## AUFGABE 1
Welcher Anteil der Bürger will laut Eurobarometer im Gespräch über die Europawahl im Juni wählen?
## AUFGABE 2
Übersetzen Sie aus dem Gespräch über die Europawahl den Satz „Fast ein gesamter Kontinent ist zu einer Parlamentswahl aufgerufen – das ist schon ein großartiger Vorgang!“ ins Englische.

## VORLIEGENDER TEXT

┌────────

Ursula Plassnik: Was macht Europa wirklich stark? Wo müssen wir besser werden? Du hast die Europäische Union „werktäglich“ erlebt, nicht nur in Sonntagsreden. Lass uns dieses Gespräch bei den Bürgern Europas beginnen. Laut Eurobarometer wollen 70 % im Juni wählen. Und was interessiert sie am meisten? Die Zukunft Europas, das wollen sie diskutieren, dazu wollen sie etwas hören. Verteidigung und Sicherheit, Wirtschaft, Kampf gegen die Armut.

 Jean-Claude Juncker: Fast ein gesamter Kontinent ist zu einer Parlamentswahl aufgerufen – das ist schon ein großartiger Vorgang! Das gibt es sonst nirgendwo. Aber man muss auch sehen, dass es neben den europäischen „Überzeugungstätern“ im noblen Sinn des Wortes leider auch jene gibt, die aus rein innenpolitischen Gründen zur Wahl gehen – etwa um die Regierungsparteien in ihrem Land abzustrafen oder die Opposition zu stärken. Ob es zu einer 70-prozentigen Wahlbeteiligung kommt, na ja, da habe ich einige Zweifel, aber schön und wünschenswert wäre es.

└────────

## GEGEBENE DATEN
┌────────

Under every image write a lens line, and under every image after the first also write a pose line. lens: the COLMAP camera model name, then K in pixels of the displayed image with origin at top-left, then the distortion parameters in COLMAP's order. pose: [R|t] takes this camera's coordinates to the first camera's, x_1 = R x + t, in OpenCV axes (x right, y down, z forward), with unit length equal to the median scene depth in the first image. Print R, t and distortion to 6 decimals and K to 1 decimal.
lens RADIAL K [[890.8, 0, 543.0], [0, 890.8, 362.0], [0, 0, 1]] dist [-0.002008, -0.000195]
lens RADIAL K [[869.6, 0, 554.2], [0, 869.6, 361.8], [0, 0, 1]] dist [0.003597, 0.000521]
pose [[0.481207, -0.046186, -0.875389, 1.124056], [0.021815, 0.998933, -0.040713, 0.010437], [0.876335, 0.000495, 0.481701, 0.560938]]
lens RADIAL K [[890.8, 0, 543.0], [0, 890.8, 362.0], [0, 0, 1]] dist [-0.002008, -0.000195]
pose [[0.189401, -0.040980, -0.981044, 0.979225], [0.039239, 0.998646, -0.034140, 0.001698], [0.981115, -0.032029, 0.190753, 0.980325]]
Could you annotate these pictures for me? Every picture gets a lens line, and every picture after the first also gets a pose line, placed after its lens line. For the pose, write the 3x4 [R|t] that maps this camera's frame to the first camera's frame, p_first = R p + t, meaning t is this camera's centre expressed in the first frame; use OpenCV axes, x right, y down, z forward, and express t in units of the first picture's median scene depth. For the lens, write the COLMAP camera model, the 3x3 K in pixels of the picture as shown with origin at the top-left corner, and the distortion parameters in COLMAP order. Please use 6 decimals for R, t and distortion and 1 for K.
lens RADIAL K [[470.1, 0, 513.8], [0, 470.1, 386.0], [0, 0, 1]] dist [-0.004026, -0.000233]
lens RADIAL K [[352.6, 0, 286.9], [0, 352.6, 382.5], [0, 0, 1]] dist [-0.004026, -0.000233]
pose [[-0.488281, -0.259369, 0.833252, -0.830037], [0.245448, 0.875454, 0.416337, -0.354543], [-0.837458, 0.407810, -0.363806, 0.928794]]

└────────

## LÖSUNG 1
70 %

## LÖSUNG 2
Almost an entire continent is being called to a parliamentary election – that is truly a remarkable event!